I also found Andrew Garfield to be a very believable Spider-Man once I got used to the image of him as the character. There has been a lot of question about whether a 30 year old British man could play a 20 year old New Yorker, but he pulls it off well. I didn’t watch the first Amazing Spider-Man, so this was my first image of the web slinger to be played by someone other than Toby McGuire, and I have to say it was weird at first, but as the movie goes along, Garfield plays the role well enough to get me to buy into his portrayal of the hero. Dane DeHaan also gave a very believable version of Harry Osbourne. He pulls off the rich kid thing in this very Leonardo DiCaprio Wolf of Wall Street sort of way that comes off very naturally.

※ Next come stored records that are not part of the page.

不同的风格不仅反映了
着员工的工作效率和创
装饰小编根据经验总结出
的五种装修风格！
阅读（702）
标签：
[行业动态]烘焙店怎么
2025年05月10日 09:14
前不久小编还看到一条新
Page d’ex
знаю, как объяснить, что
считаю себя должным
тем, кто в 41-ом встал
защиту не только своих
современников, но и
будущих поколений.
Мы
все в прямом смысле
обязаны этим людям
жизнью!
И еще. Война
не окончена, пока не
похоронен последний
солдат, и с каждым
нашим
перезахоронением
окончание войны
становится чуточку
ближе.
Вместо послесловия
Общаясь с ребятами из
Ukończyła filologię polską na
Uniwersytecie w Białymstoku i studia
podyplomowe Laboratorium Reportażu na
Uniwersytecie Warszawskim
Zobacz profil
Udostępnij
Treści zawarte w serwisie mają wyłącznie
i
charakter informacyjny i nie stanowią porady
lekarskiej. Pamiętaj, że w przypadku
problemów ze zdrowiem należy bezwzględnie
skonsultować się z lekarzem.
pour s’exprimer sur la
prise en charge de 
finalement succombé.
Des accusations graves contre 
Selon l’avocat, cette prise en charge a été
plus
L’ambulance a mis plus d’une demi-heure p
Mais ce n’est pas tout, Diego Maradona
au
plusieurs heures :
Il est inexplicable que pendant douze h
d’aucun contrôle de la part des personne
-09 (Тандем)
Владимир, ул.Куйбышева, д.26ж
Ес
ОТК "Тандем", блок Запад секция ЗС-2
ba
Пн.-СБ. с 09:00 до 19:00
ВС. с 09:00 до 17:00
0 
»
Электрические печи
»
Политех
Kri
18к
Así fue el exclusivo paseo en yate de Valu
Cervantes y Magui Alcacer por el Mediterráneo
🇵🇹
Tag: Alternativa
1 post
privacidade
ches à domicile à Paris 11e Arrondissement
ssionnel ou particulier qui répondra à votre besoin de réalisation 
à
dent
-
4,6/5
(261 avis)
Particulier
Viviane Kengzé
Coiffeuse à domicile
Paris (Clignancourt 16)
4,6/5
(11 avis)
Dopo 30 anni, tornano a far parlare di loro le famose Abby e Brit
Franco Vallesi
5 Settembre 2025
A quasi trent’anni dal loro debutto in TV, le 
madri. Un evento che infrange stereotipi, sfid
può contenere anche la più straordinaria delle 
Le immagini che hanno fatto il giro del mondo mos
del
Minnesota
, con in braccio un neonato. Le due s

The thing that made me finally say that I liked this movie was the ending. Stop reading now if you hate spoilers, by the way. Throughout the movie, it is almost obnoxiously present how in love Peter and his girlfriend Wendy are. They split up, come back together, split up again, make it clear that they are totally in love, and just as Wendy has been accepted into Oxford and planning to move to England with Peter, the Green Goblin drops her down a clock tower. Spider-Man shoots his web to save her, but just as it grabs onto her and tries to catch her, she hits the floor at full speed. It was a shocking and dark moment in an otherwise light film, but I think that helped it to gain credibility as a superhero film. Spider-Man’s pain is echoed by many protagonists across all super hero movies, and sort of indoctrinates this Spider-Man into the club.
I would tell you to see this movie if you like superhero movies, but if you’re looking for something brand new you probably won’t find it here.